Corruption outed in Poland
http://www.eurosport.co.uk/home/pages/v4/l2/s22/e10208/sport_lng2_spo22_evt10208_sto749561.shtmlThe Polish Football Association's (PZPN) ethics chief on Wednesday praised a club director for speaking out about corruption. GKS Katowice head Piotr Dziurowicz told leading daily Gazeta Wyborcza he paid officials and other clubs to determine the outcome of matches, and had in turn received payments.
"It's very good that this happened -- I take my hat off to Piotr," said Jan Tomaszewski, appointed to clean up the league after a first-division referee and an observer were arrested in May for taking a $25,000 bribe from undercover police.
"We can't allow ourselves to become the laughing stock of European football," added Tomaszewski, calling for future cases of corruption to be immediately turned over to police.

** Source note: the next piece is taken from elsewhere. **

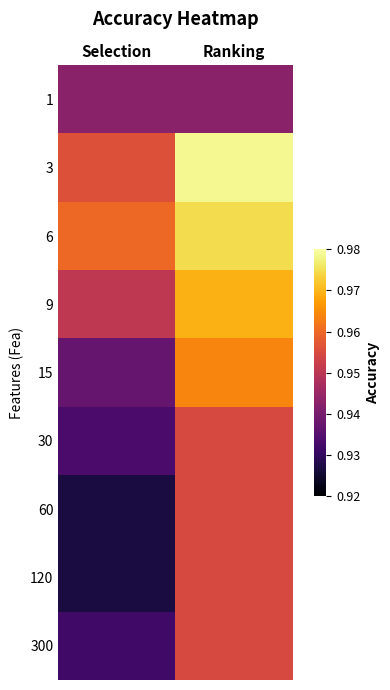

Rank the series at Selection from lowest to highest value.

60, 120, 300, 30, 15, 1, 9, 3, 6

Tomaszewski, a long time critic of PZPN, was goalkeeper when Poland famously foiled England's World Cup qualifying hopes at Wembley in 1973.
SUCCESS STARVED
Dziurowicz told Wyborcza he had decided to speak out because he was fed up with the dishonesty that he said pervades the world of soccer in Poland.
"I've had enough. I've had enough of football in which promotion to the top division, or remaining there, is arranged, not won," he said.
Poland, the European Union's sixth-largest country by population, has been starved of success since the national team took third place in the 1974 and 1982 World Cups.
The national team qualified for the World Cup finals in 2002 for the first time since 1986, and is leading its group in the run-up to Germany 2006.
Asked what he would say to Polish boys who want to play football, Dziurowicz sounded far from hopeful.
"Let them play, let them play. But what will I say to them in 10 years, when they're crying in the locker room after their league debut, because the referee wouldn't give them a chance?
The young GKS players were crying this year," he said.
"But after their 50th match, they'll be buying and selling."